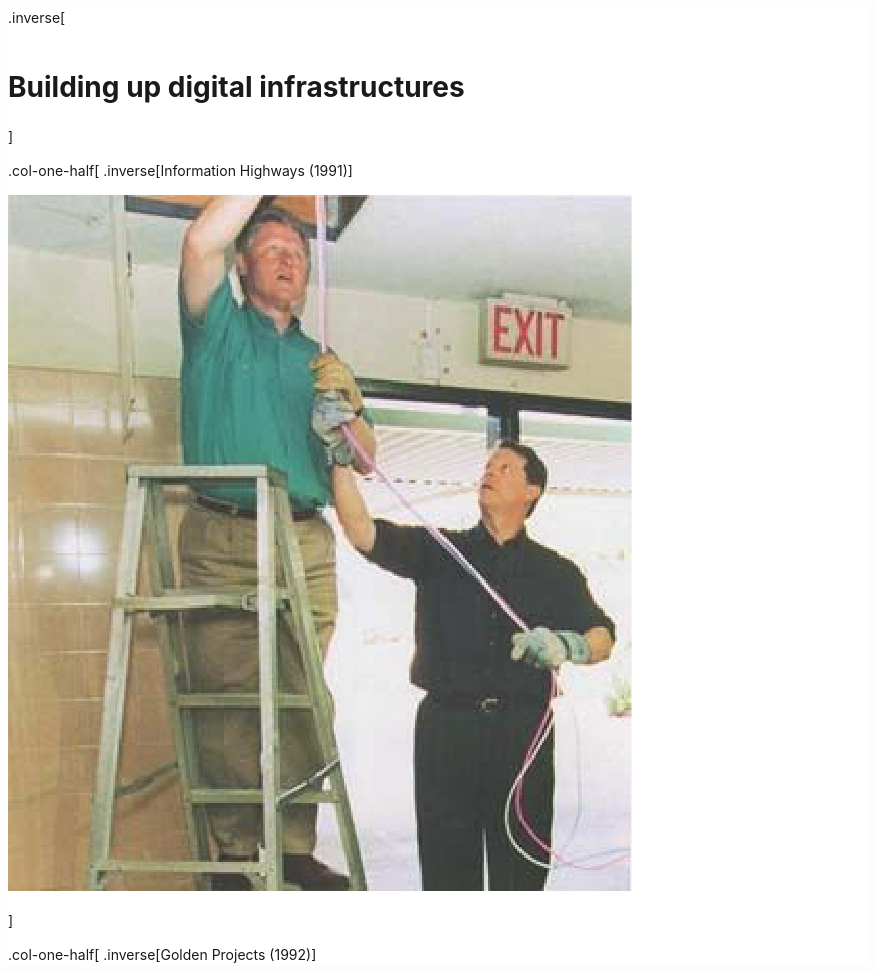 .inverse[
# Building up digital infrastructures
]

.col-one-half[
.inverse[Information Highways (1991)]

![](../shenzhen-the-making-of-technology/img/cyber_politics-bill.png)

]

.col-one-half[
.inverse[Golden Projects (1992)]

= = = = =

▶ _EXERCISE DESCRIPTION_
Could you convert the source lines in the records above into a Markdown table with two columns, "No." and "Source line", numbering each row and skipping blank lines? Leave the pictures out of your answer.

▶ _REPLY TO THE EXERCISE_
| No. | Source line |
|---|---|
| 1 |  .inverse[ |
| 2 | # Building up digital infrastructures |
| 3 | ] |
| 4 | .col-one-half[ |
| 5 | .inverse[Information Highways (1991)] |
| 6 | ![](../shenzhen-the-making-of-technology/img/cyber_politics-bill.png) |
| 7 | ] |
| 8 | .col-one-half[ |
| 9 | .inverse[Golden Projects (1992)] |